It pays to know more about house inspection than what is generally known. As a smart prospective homebuyer or investor, you should know what things are really involved in a house inspection and what are not.

A house inspection is an actual examination of a house to see if the structure and parts of the house are functioning properly and to check if there are defective parts that need to be repaired.

Every home buyer needs to have a house inspection performed on the property targeted for purchase to prevent future problems related to defective parts and to prevent costly repairs. Usually home buyers become so attached to homes they are viewing they fail to see defective parts that would need very costly repairs.

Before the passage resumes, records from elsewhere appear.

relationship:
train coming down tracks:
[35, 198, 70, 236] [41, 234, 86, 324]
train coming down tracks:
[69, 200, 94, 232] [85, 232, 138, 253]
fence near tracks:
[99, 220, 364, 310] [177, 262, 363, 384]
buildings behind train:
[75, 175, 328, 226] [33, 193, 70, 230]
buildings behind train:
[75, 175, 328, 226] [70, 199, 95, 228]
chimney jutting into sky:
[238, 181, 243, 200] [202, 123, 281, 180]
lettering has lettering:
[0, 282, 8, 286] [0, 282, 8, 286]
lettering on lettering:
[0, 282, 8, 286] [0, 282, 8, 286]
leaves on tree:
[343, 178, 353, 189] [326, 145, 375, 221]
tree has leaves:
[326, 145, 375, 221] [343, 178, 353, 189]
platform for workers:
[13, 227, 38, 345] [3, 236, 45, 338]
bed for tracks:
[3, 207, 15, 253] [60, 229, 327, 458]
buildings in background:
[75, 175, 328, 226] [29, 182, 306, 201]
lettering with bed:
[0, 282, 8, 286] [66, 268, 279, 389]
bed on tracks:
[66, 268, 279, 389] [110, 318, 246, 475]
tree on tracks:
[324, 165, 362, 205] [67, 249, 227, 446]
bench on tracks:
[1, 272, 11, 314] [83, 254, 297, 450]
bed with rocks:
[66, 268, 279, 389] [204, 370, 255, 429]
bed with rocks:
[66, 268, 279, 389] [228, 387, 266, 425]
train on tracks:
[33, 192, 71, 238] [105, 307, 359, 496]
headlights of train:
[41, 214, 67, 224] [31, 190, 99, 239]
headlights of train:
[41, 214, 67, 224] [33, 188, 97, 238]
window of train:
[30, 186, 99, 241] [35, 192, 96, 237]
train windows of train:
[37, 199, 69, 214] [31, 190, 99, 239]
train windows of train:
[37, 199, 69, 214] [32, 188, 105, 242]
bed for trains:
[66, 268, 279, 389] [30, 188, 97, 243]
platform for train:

You need to have a house inspection performed by an impartial party, so you should hire a professional house inspector, and not the house inspector referred by your real estate agent. Anyone who has interest in the sale of the particular house being inspected should not be involved in the house inspection, as concerned parties will be biased towards the sale of the house.

In some states, sellers also need house inspection to comply with home sale regulations.

A professional house inspector evaluates all the major and minor parts and systems of the house, including the air conditioning, heating, insulation, plumbing, electrical and water systems. It also includes inspection of the roof, ceilings, attic, walls, floors, basement, foundation, doors, and windows.

Special inspection procedures, such as inspection for the presence of radon, mold, heat loss and termites are sometimes done by general house inspectors, although some homeowners who are particularly concerned about things such as septic systems hire inspectors specialized in septic systems.

There are things that professional house inspectors do not do: they do not make any recommendation about buying or not buying the house; they do not appraise the value of the house; and they do not take the place of local government building inspectors. The house inspection results into a report that lists what functions well and what does not and makes repair recommendations and safety hazards.

If you are in doubt about a certain part or equipment of the house after house inspection, such as a furnace, you might want to buy a home warranty from a home warranty firm that will perform repairs in case the furnace breaks down or will correct defective components of the house within the warranty period.